Once all objects are extracted, they are matched to those of previous time steps to study their relative movement. When the objects involved are clearly individual, their movements can be analyzed and predicted separately. In our case, their number and their correspondences between frames are unknown.

Using a minimum mean square error estimation, each object is then added to a previously stored trajectory, which is used to predict new values for the following time step, using a linear regression over the tuple values.

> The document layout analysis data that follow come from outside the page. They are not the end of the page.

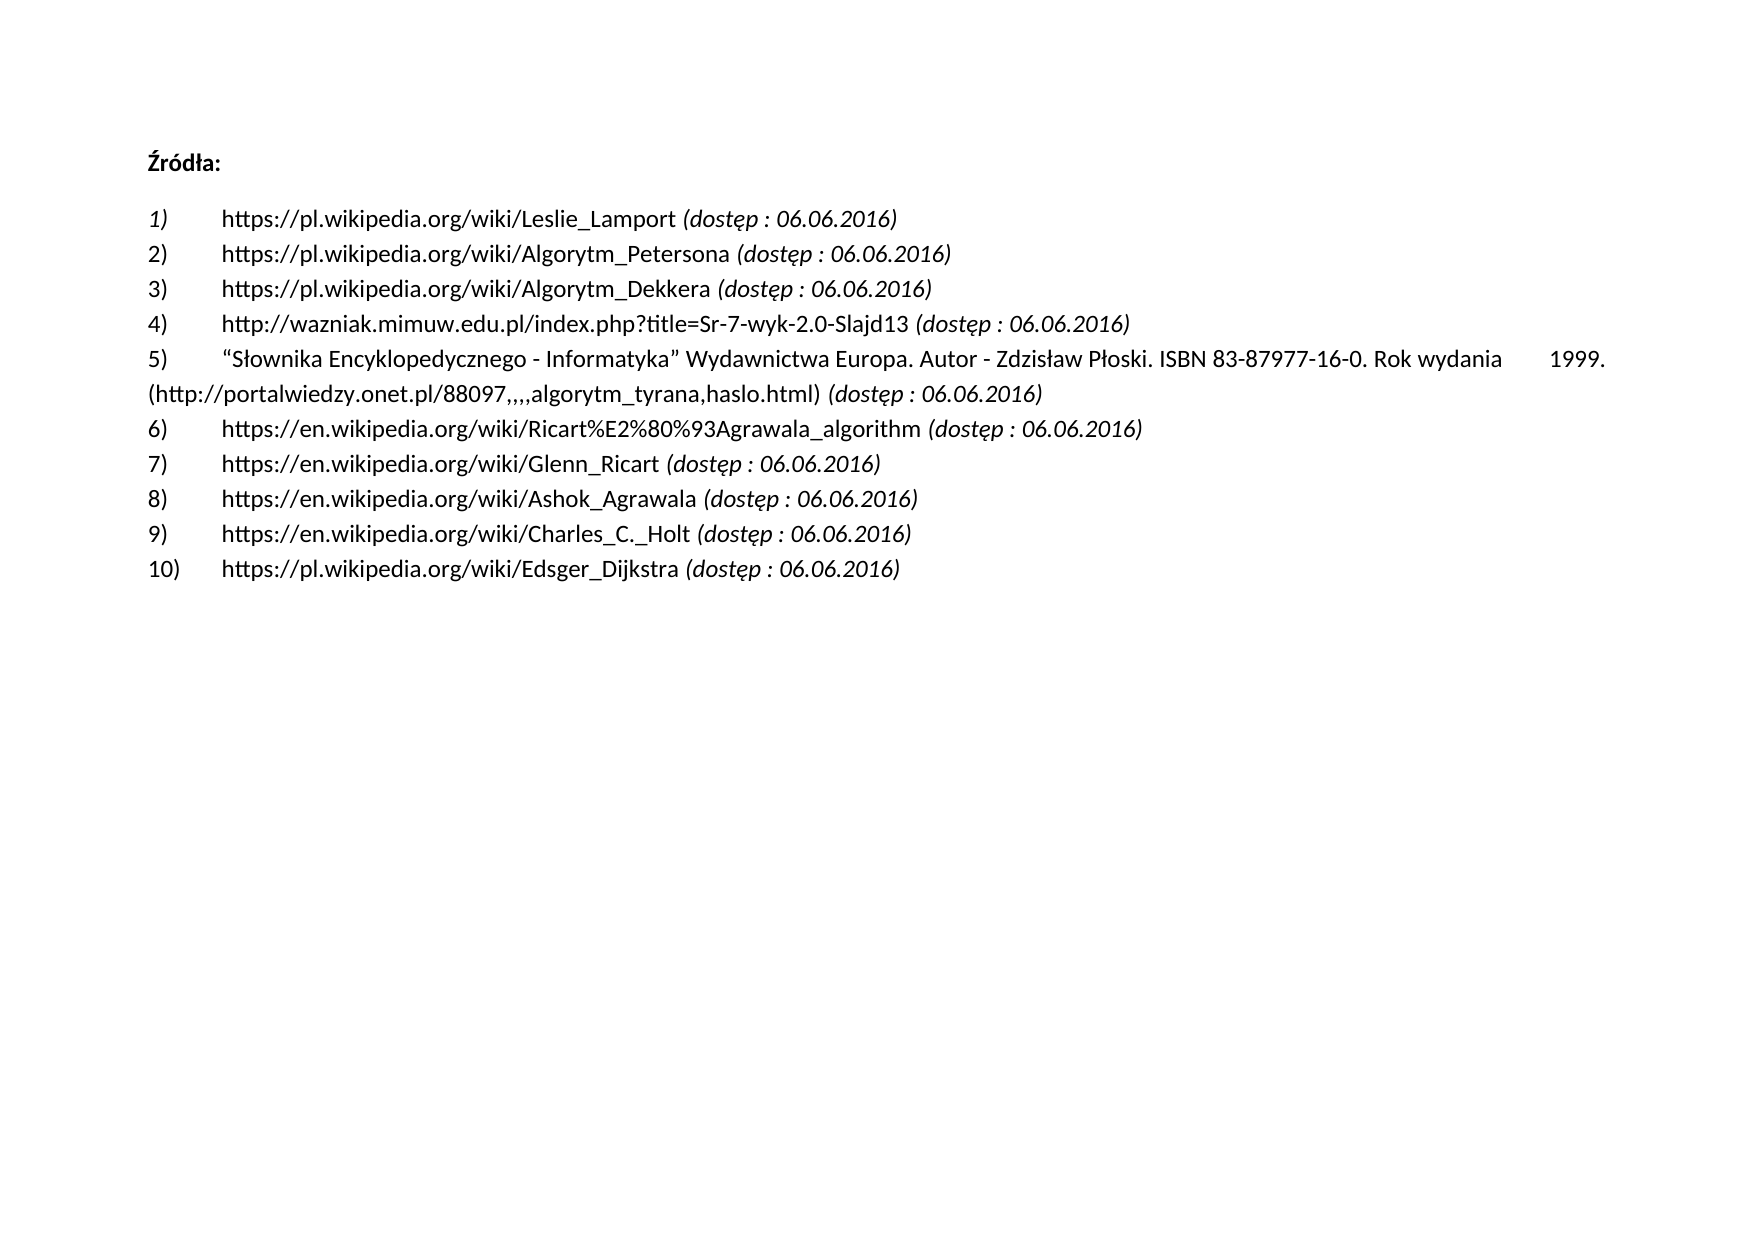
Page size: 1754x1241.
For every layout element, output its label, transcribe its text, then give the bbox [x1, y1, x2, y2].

text Źródła: [148, 148, 1606, 178]
list http://wazniak.mimuw.edu.pl/index.php?title=Sr-7-wyk-2.0-Slajd13 (dostęp : 06.06.2016) [148, 308, 1606, 339]
list https://en.wikipedia.org/wiki/Glenn_Ricart (dostęp : 06.06.2016) [148, 448, 1606, 479]
list https://pl.wikipedia.org/wiki/Algorytm_Petersona (dostęp : 06.06.2016) [148, 238, 1606, 269]
list https://en.wikipedia.org/wiki/Ricart%E2%80%93Agrawala_algorithm (dostęp : 06.06.2016) [148, 413, 1606, 444]
list https://en.wikipedia.org/wiki/Charles_C._Holt (dostęp : 06.06.2016) [148, 518, 1606, 549]
list “Słownika Encyklopedycznego - Informatyka” Wydawnictwa Europa. Autor - Zdzisław Płoski. ISBN 83-87977-16-0. Rok wydania 1999. (http://portalwiedzy.onet.pl/88097,,,,algorytm_tyrana,haslo.html) (dostęp : 06.06.2016) [148, 343, 1606, 409]
list https://en.wikipedia.org/wiki/Ashok_Agrawala (dostęp : 06.06.2016) [148, 483, 1606, 514]
list https://pl.wikipedia.org/wiki/Edsger_Dijkstra (dostęp : 06.06.2016) [148, 553, 1606, 584]
list https://pl.wikipedia.org/wiki/Algorytm_Dekkera (dostęp : 06.06.2016) [148, 273, 1606, 304]
list https://pl.wikipedia.org/wiki/Leslie_Lamport (dostęp : 06.06.2016) [148, 203, 1606, 234]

The prediction values are finally used to generate the prior probability matrix using (9) (Figure 6).

3. Results and Discussion

Our method was tested over twelve image sequences, described in Table 1 and exemplified by Figure 7. Dataset ETSII was recorded in the parking lot of the Computer Engineering School of Universidad de La Laguna. Datasets ITER1 and ITER2 were filmed in the outer limits and in the parking lot of the Institute of Technology and Renewable Energy (ITER) facilities in Tenerife (Spain), respectively.

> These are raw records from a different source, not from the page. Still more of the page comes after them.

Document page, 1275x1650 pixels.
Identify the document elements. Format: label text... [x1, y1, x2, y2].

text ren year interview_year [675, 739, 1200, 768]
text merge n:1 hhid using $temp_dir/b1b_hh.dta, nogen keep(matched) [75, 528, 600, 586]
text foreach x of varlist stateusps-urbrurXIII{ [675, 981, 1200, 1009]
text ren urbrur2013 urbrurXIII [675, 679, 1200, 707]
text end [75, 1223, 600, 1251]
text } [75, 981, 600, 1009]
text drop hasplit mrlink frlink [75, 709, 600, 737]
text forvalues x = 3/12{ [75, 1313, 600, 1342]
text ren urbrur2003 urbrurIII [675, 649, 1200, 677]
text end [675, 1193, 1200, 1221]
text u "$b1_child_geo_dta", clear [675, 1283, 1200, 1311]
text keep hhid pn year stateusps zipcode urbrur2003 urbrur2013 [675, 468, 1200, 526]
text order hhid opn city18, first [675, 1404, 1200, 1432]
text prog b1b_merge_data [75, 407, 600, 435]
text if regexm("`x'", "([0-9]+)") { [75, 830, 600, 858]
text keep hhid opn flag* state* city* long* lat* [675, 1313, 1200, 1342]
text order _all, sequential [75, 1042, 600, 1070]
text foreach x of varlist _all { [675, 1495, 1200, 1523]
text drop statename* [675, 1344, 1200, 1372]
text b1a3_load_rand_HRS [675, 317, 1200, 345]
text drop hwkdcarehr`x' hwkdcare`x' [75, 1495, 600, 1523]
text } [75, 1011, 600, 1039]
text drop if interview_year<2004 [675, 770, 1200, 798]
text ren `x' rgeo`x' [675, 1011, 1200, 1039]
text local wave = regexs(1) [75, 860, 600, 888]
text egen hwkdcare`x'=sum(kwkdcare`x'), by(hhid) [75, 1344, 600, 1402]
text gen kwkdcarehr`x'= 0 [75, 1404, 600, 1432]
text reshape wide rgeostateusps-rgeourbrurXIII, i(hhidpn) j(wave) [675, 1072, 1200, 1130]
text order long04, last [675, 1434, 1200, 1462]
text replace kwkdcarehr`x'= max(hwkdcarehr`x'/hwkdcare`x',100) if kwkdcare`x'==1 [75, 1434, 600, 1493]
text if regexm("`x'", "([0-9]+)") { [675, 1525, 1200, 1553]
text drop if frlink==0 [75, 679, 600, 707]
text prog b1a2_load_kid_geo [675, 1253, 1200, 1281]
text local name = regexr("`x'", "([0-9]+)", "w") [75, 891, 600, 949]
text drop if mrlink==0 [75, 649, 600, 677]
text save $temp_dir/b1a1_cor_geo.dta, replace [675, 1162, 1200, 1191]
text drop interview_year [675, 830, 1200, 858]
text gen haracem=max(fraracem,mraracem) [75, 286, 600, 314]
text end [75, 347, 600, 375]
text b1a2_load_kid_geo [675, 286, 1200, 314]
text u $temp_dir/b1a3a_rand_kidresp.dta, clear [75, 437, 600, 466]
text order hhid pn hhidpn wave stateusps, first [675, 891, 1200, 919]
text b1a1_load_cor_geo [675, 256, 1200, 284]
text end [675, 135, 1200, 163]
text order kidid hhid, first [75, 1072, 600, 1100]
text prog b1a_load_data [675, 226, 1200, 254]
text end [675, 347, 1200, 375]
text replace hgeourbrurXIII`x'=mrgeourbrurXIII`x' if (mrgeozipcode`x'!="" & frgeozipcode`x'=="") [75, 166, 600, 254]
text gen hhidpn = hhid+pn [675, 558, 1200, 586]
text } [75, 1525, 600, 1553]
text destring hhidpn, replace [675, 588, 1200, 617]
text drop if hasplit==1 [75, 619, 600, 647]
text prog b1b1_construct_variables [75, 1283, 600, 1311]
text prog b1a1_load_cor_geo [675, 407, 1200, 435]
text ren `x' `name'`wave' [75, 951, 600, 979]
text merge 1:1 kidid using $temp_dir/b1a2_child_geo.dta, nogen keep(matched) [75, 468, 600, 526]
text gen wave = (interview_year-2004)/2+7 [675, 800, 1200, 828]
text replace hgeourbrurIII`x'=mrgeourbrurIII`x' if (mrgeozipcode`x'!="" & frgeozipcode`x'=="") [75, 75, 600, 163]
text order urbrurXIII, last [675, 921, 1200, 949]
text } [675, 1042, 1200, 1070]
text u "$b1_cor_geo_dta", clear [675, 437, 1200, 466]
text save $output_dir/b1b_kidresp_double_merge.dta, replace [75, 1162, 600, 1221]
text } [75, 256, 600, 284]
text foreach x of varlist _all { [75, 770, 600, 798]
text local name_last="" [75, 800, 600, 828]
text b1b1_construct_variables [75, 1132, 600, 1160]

These three image sequences were captured by the visual sensors of the VERDINO prototype (Figure 8), a modified EZ-GO TXT-2 golf cart equipped with computerized steering, braking, and traction control systems. Its sensor system consists of a differential GPS, an Inertial Measurement Unit (IMU), an odometer, three Sick LMS221-30206 laser range finders, two thermal stereo cameras, and two Santachi DSP220x optical cameras.

Datasets BAHNHOF, JELMOLI, and SUNNY DAY were downloaded from Andreas Ess’ Robust Multi-Person Tracking from Mobile Platforms website at the Swiss Federal Institute of Tecnology. These image sequences were recorded using a pair of AVT Marlins F033C and have been used in publications [1922].

Datasets CAVIAR1 to CAVIAR4 belong to the Context Aware Vision using Image-based Active Recognition (CAVIAR) project [23] and were recorded in a shopping center in Portugal using a static camera. The selected image sequences correspond to the corridor views of clips WalkByShop1 (CAVIAR1), OneShopOneWait1 (CAVIAR2), OneShopOneWait2 (CAVIAR3), and ThreePastShop1 (CAVIAR4).

Dataset DAIMLER corresponds to the Daimler pedestrian detection benchmark dataset, introduced in [24], and dataset CALTECH corresponds to sequence V002 from testing set seq06 of the Caltech pedestrian detection benchmark [15, 25]. Both datasets were recorded from a vehicle driving through regular traffic in an urban environment.

Ten tests were conducted over each image dataset; the average results are shown in Figures 10 and 9. As explained in Section 2.2, the main goal of our detection enhancement method is to reduce the amount of false negatives returned by the Viola-Jones framework. As such, classic analysis techniques such as receiver operating characteristic (ROC) and detection error tradeoff (DET) curves, which depend on the amount of false positives of the results, do not properly display the improvement introduced by our approach. We instead present the average ratio between the amount of false positives returned by both the original and the enhanced detection methods, and the amount of true positives found in the input frames.

We observed that our Bayesian approach always provides less conservative detection rates than Viola-Jones, successfully lowering the rate of false positives for all datasets. Results were especially good for the ETSII, ITER, CAVIAR, and DAIMLER datasets. The sequences for these sets have good visibility, which results in more accurate detections by the original method and, consequently, a higher improvement introduced by our approach.

The rest of the datasets have higher occlusion rates and feature pedestrians in poses and locations that complicate their detection, thus lowering the enhancement of a Bayesian processing. This effect was especially noticeable for the CALTECH dataset, which features very few clearly visible pedestrians.

4. Conclusions

We have developed a Bayesian approach to the Viola-Jones detection method and applied it to a real case where pedestrians must be located and avoided by a self-guided device. Our method describes a statistical modification of the original tool, which is combined with a form of approximate convolution of two-dimensional probability matrices with multiple local maxima.

Our algorithm has been proved to improve the precision of the results, by restricting a probabilistic matrix returned by the original method to the area where objects are expected to appear, according to their previously observed movements.

It was found that our method behaves best when pedestrians are clearly visible, so that the detections by the original method can be properly enhanced by a Bayesian processing. More accurate detection algorithms are expected to improve the results of our approach in situations of high visual occlusion. This proposal serves as grounds for further research.

Conflict of Interests

The authors declare that there is no conflict of interests regarding the publication of this paper.


The authors gratefully acknowledge the contribution of the Spanish Ministry of Economy and Competitiveness (http://www.mineco.gob.es/) under Project STIRPE DPI2013-46897-C2-1-R. Javier Hernández-Aceituno’s research is supported by a FPU Grant (Formación de Profesorado Universitario) FPU2012-3568, from the Spanish Ministry of Science and Innovation (http://www.micinn.es/). The authors gratefully acknowledge the funding granted to the Universidad de La Laguna by the Agencia Canaria de Investigación, Innovación y Sociedad de la Información; 85% was cofunded by the European Social Fund.